** Assigned task **
Exclude every picture. Output verbatim the lines from the one containing "Figure 1. Gradation" to the end of the data.

Provided material START

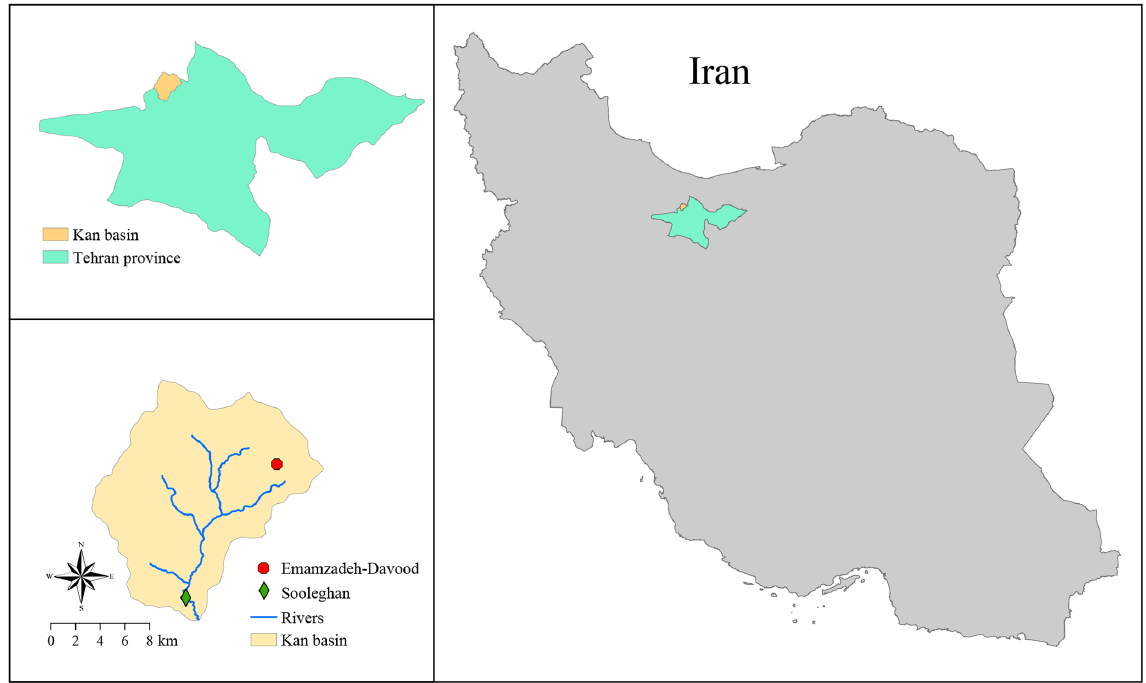
Figure 1. Location of study area, rainfall and flow stations.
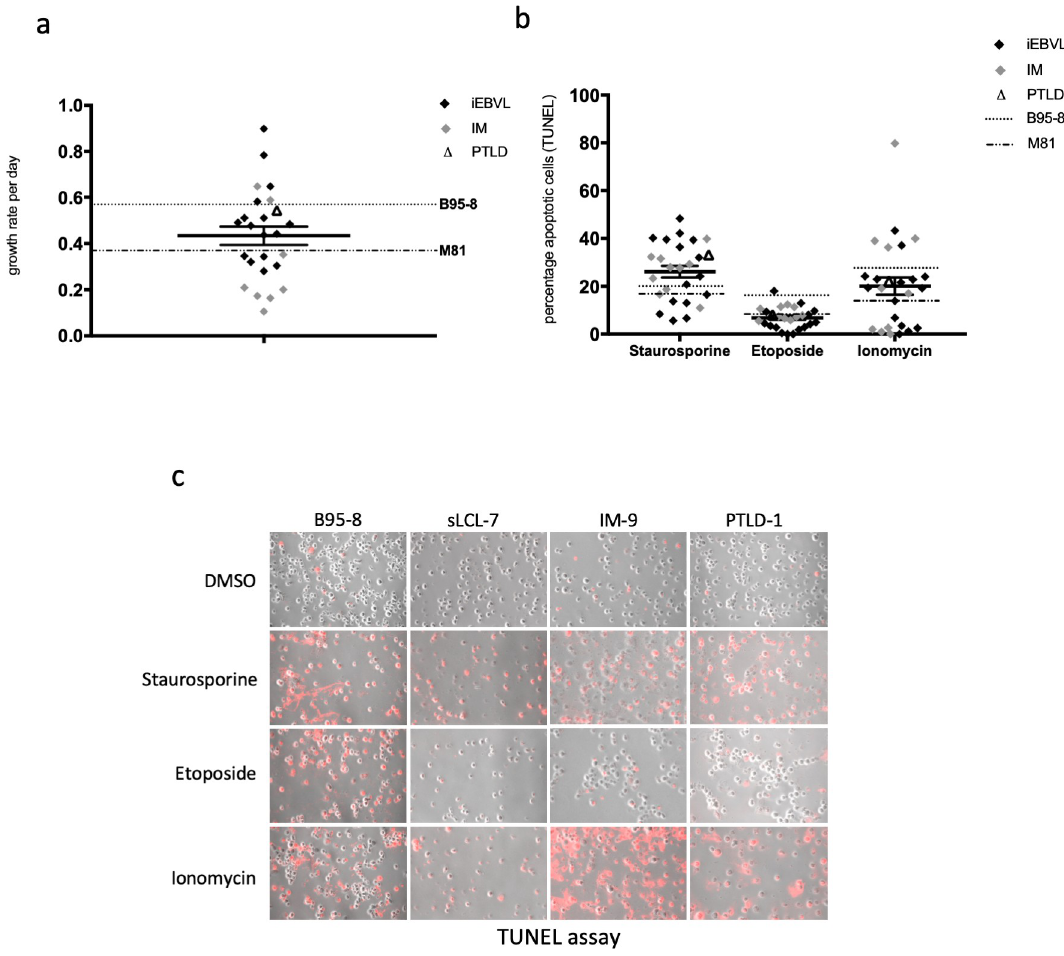
Fig 1. The cell growth rate and resistance to apoptosis vary widely across a panel of EBV-transformed B-cells isolated from patients with an increased EBV load after transplantation or from IM patients. (a) We seeded infected B-cells from transplanted patients with increased EBV load (iEBVL) or PTLD and from IM patients under optimal growth conditions and calculated their growth rate per day. We monitored in parallel the growth of B-cells from a blood sample infected with either B95-8 or M81, two viruses known to induce rapid and slow cell growth, respectively. The dot plot shows the growth rate per day of each sample. We also indicate the mean of these values and their standard error. (b) Apoptosis was induced in the same panel of B-cells using three different drugs. The percentage of apoptotic cells in each case was determined by a TUNEL assay. The results of the assays are summarized in three dot plots. (c) Examples of stains with the TUNEL assay are shown.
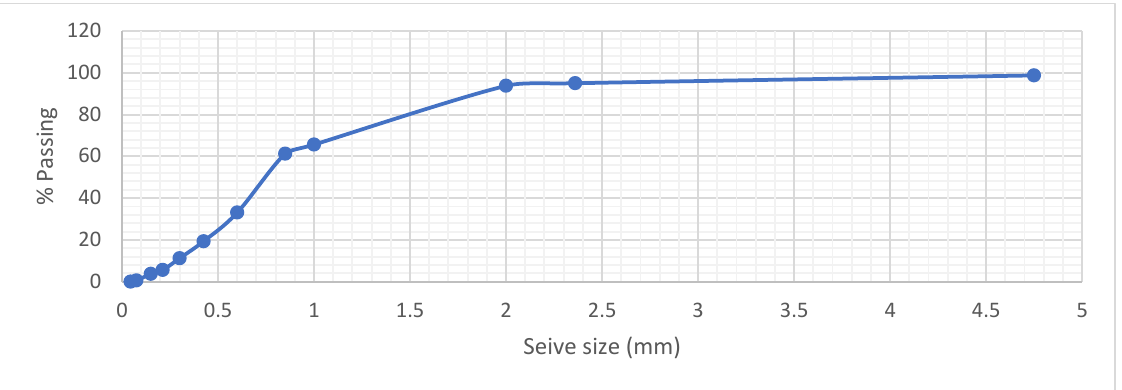
Figure 1. Gradation Distribution of utilized fine aggregates (with fineness modulus of 6.12; specific gravity of 2.578 and water absorption capacity of 1.13%).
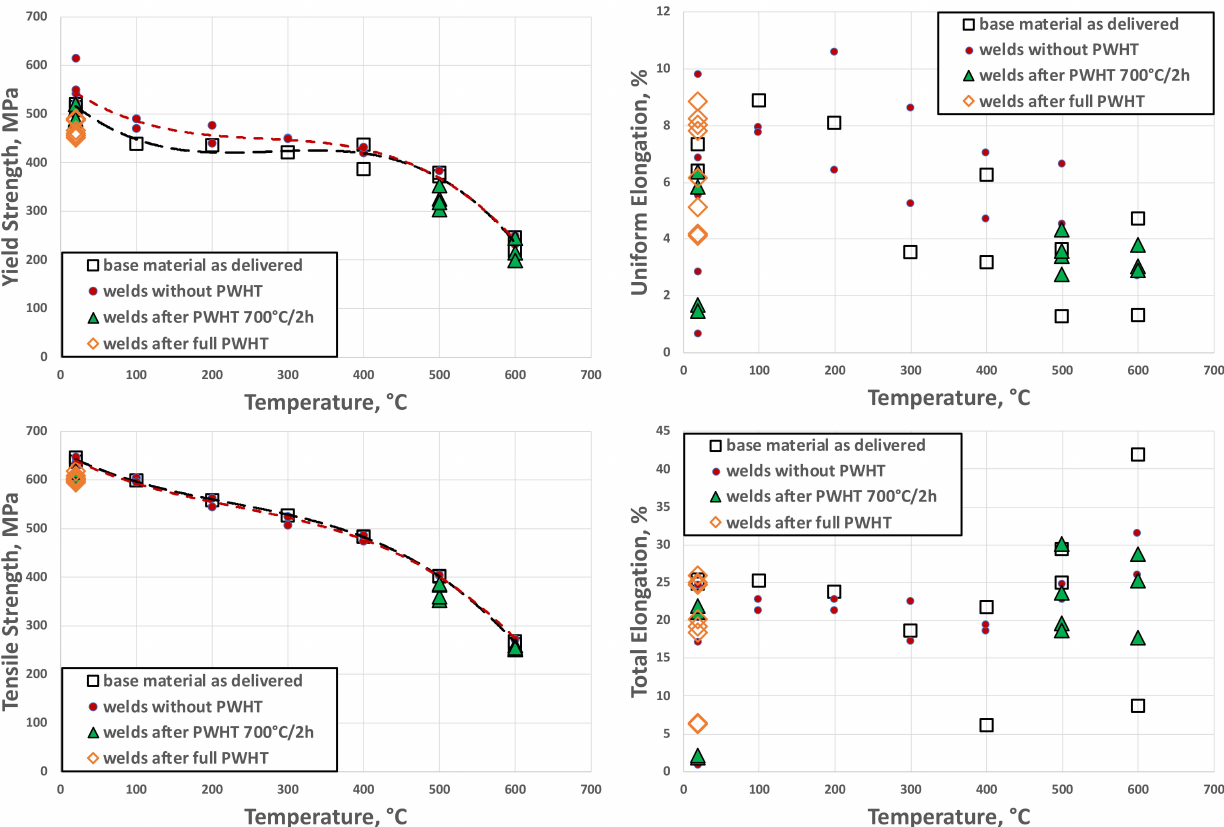
Figure 19. Tensile properties of the EUROFER base material in the condition as delivered (squares) and of the different welds without and with two different PWHTs. The different welds are not discerned. They include 5-, 10-, and 12-mm EB, laser, and TIG welds, as described in the previous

Provided material END

** Output for this task **
Figure 1. Gradation Distribution of utilized fine aggregates (with fineness modulus of 6.12; specific gravity of 2.578 and water absorption capacity of 1.13%).
Figure 19. Tensile properties of the EUROFER base material in the condition as delivered (squares) and of the different welds without and with two different PWHTs. The different welds are not discerned. They include 5-, 10-, and 12-mm EB, laser, and TIG welds, as described in the previous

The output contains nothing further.